Radfahrerin fuhr nach fünf Minuten über Rot

Eine Radfahrerin wartete an einer Hamburger Kreuzung mindestens fünf Minuten an einer roten Ampel, die mit einer sogenannten Kontaktschleife ausgestattet war. Da die Ampel auch nach längerer Wartezeit nicht auf Grün schaltete, vermutete sie, dass die Ampel defekt sei. Normalerweise schalten Ampeln mit Kontaktschleifen um, wenn sich ein Verkehrsteilnehmer nähert. In diesem Fall geschah dies jedoch nicht. Die Frau entschied sich in der Folge, die Kreuzung bei Rot zu überqueren. Niemand wurde durch dieses Handeln gefährdet.

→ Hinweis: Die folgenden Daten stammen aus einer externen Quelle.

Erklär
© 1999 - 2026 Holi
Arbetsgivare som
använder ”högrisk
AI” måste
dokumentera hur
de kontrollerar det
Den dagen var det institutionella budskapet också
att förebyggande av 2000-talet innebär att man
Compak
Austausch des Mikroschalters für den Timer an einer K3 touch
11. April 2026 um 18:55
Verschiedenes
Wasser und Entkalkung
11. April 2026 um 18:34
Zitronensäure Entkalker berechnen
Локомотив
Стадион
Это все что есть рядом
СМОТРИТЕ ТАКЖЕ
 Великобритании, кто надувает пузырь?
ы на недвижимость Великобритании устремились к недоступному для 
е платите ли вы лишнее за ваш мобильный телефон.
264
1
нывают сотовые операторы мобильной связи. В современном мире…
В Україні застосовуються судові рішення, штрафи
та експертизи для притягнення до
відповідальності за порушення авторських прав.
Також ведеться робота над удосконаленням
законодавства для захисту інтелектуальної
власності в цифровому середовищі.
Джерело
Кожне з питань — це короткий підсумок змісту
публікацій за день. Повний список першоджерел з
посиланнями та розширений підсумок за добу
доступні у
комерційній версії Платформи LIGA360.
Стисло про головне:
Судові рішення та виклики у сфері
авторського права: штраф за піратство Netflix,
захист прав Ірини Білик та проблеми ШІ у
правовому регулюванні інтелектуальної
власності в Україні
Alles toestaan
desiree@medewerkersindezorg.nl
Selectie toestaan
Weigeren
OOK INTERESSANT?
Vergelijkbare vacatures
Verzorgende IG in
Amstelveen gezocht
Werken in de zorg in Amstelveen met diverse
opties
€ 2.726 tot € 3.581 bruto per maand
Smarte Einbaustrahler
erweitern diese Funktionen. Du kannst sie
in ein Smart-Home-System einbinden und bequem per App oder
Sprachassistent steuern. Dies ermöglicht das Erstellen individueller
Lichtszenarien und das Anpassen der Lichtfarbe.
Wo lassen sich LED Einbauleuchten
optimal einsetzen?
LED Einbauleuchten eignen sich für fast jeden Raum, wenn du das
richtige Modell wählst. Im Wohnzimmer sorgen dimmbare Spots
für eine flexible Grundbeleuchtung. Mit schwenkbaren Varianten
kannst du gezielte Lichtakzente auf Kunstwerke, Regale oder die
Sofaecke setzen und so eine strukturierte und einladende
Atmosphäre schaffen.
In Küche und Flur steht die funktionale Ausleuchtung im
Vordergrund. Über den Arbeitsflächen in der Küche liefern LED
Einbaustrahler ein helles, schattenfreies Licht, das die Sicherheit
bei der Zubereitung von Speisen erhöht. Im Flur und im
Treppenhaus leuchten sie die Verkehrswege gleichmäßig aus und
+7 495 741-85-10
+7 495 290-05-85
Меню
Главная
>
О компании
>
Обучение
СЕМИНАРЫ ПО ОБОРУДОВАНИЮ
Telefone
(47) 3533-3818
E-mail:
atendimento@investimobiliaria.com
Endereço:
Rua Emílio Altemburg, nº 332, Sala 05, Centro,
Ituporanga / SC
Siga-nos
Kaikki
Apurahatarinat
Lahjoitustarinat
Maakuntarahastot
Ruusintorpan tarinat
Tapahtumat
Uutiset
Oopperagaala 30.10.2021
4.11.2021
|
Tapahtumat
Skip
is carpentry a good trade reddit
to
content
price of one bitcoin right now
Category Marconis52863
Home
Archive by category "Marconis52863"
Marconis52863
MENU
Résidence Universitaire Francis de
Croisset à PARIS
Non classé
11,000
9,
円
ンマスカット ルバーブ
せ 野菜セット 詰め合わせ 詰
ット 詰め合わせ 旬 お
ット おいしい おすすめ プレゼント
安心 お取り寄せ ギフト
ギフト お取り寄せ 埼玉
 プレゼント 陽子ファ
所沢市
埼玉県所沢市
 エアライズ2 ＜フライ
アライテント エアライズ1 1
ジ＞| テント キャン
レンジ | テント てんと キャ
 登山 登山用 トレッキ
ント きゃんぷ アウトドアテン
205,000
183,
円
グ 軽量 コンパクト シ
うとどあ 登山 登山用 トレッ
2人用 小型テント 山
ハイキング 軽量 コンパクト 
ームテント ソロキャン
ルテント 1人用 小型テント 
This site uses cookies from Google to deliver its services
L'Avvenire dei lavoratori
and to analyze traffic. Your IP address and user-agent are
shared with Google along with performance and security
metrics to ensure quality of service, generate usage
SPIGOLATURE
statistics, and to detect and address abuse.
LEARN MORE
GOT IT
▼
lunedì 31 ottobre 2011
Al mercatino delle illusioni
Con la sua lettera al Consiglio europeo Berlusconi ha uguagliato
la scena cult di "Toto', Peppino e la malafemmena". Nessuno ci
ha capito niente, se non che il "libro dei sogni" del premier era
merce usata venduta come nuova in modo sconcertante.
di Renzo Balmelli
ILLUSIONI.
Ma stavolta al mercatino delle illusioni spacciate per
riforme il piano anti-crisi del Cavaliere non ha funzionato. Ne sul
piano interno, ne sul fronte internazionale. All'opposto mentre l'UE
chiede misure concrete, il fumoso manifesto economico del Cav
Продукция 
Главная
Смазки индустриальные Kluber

Die Radfahrerin hätte aber die Möglichkeit gehabt, abzusteigen und die Kreuzung mit Hilfe einer auf der rechten Seite befindlichen, mit einem Anfrageknopf ausgestatteten Fußgängerbedarfsampel zu überqueren.

Das AG Hamburg-Blankenese hatte das Tatgeschehen zunächst als vorsätzlichen, qualifizierten Rotlichtverstoß gewertet und hatte gegen die Frau eine Geldbuße von 100 Euro verhängt (AG Hamburg-Blankenese, Az. 512 OWi 336/22). Begründet wurde dies damit, dass die Ampelanlage nicht defekt gewesen sei und die Radfahrerin die Möglichkeit gehabt hätte, die nahe gelegene Fußgängerampel zu benutzen. Das AG war der Ansicht, dass der Fall der Radfahrerin nicht mit Fällen vergleichbar sei, in denen ein Autofahrer bei einer defekten Ampel nach minutenlangem Warten an einer nicht auf Grün umspringenden Ampel vorsichtig in die Kreuzung hineinfahren dürfe. Selbst wenn die Radfahrerin von einem Defekt der Ampel ausgegangen so hätte sie als Radfahrerin die Kreuzung nicht bei Rot überqueren dürfen. Im Gegensatz zu einem Autofahrer sei es ihr möglich gewesen, abzusteigen und die nur wenige Meter entfernte Fußgängerampel zu benutzen.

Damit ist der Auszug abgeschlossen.